Stored entries
________________

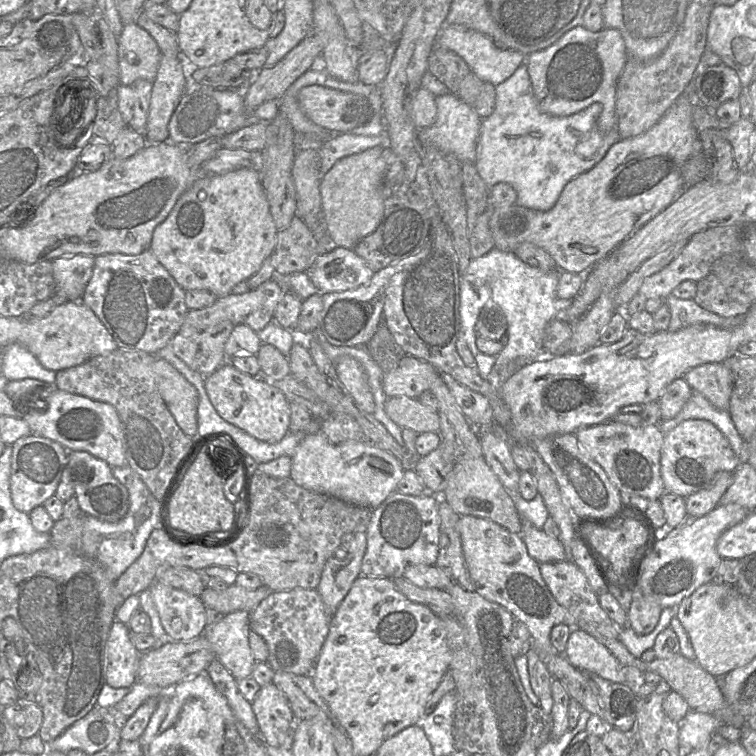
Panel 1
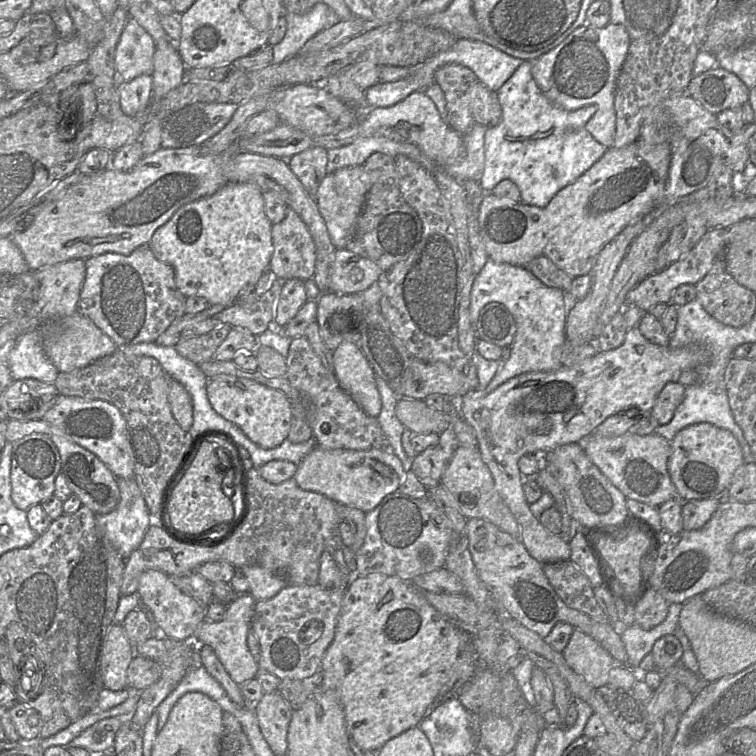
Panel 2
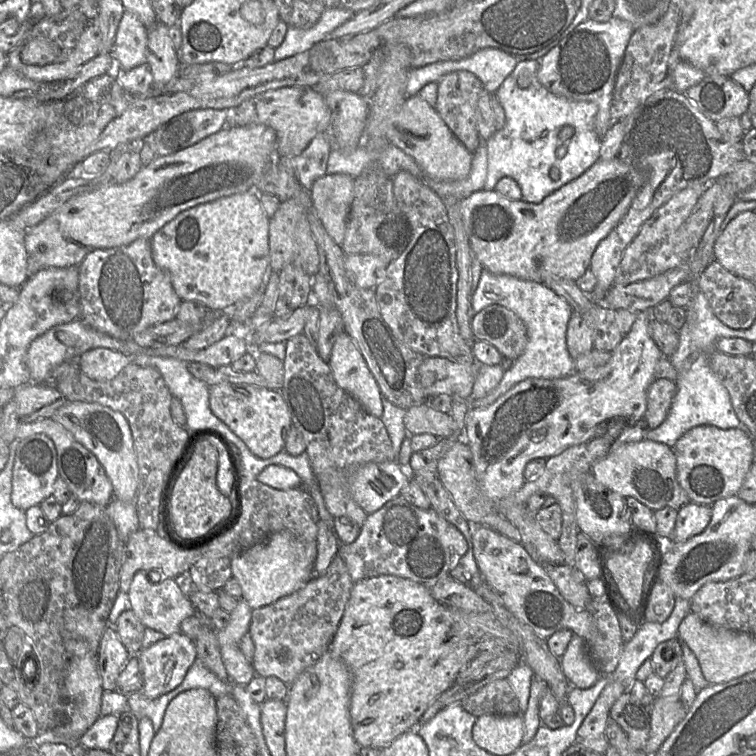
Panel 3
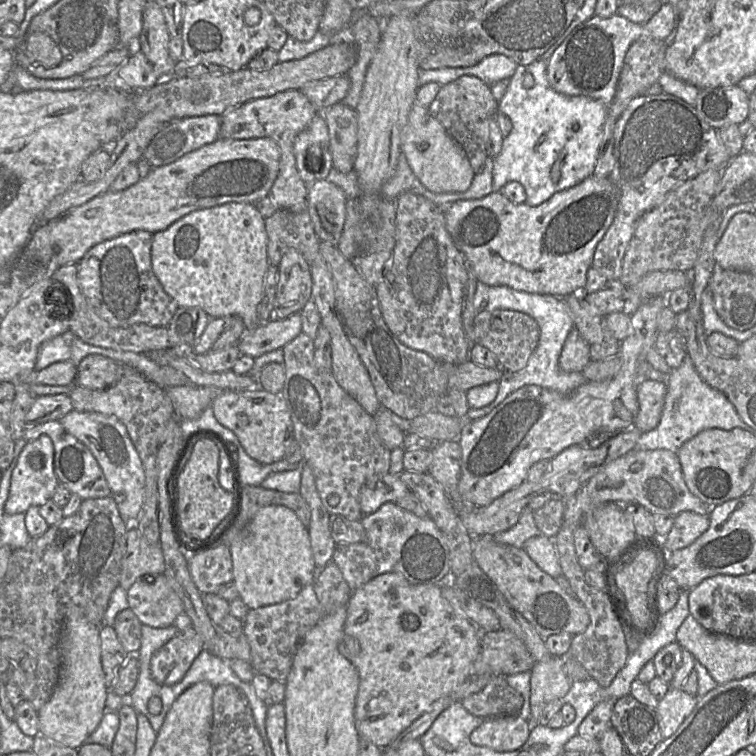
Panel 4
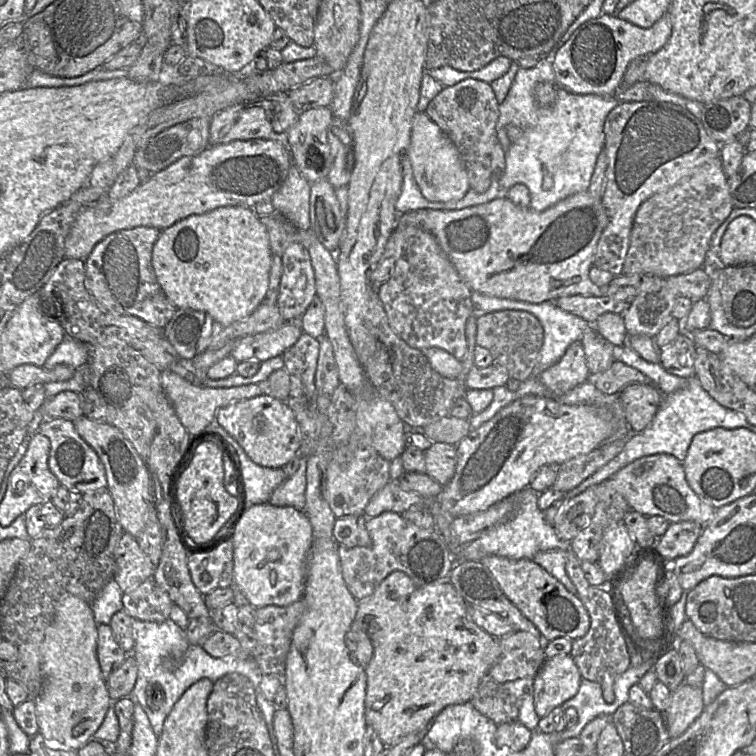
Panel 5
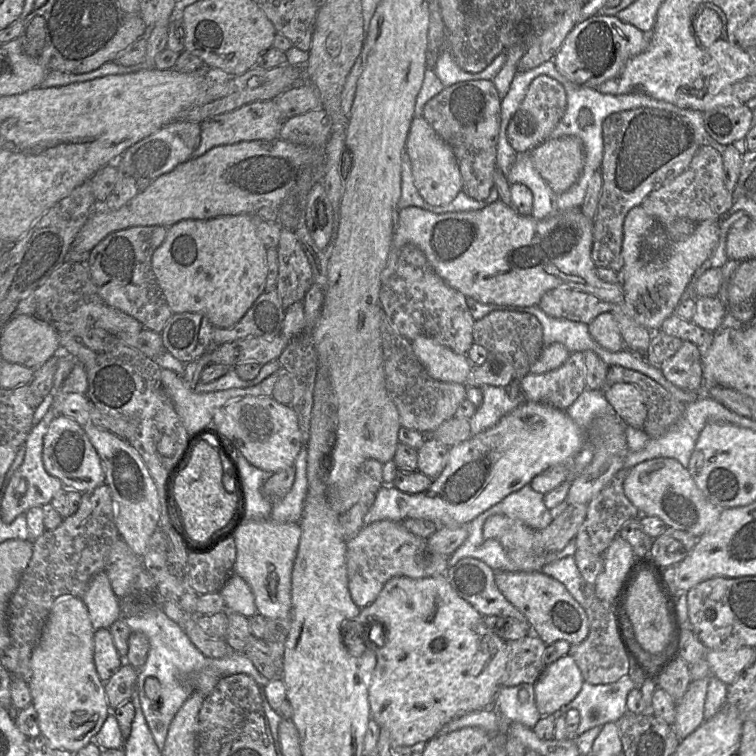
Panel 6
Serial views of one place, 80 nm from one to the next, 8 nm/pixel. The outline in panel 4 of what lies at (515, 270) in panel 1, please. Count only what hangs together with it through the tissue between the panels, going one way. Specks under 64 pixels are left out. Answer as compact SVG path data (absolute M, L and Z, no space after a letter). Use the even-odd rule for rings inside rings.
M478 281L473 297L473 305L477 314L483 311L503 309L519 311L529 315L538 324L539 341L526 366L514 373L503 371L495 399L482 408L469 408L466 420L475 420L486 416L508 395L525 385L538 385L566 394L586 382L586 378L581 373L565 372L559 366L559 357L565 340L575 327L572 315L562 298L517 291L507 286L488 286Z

________________

- Exercise -
For this exercise, transcribe the entries verbatim and skip all pictures.

- Completed exercise -
Panel 1
Panel 2
Panel 3
Panel 4
Panel 5
Panel 6
Serial views of one place, 80 nm from one to the next, 8 nm/pixel. The outline in panel 4 of what lies at (515, 270) in panel 1, please. Count only what hangs together with it through the tissue between the panels, going one way. Specks under 64 pixels are left out. Answer as compact SVG path data (absolute M, L and Z, no space after a letter). Use the even-odd rule for rings inside rings.
M478 281L473 297L473 305L477 314L483 311L503 309L519 311L529 315L538 324L539 341L526 366L514 373L503 371L495 399L482 408L469 408L466 420L475 420L486 416L508 395L525 385L538 385L566 394L586 382L586 378L581 373L565 372L559 366L559 357L565 340L575 327L572 315L562 298L517 291L507 286L488 286Z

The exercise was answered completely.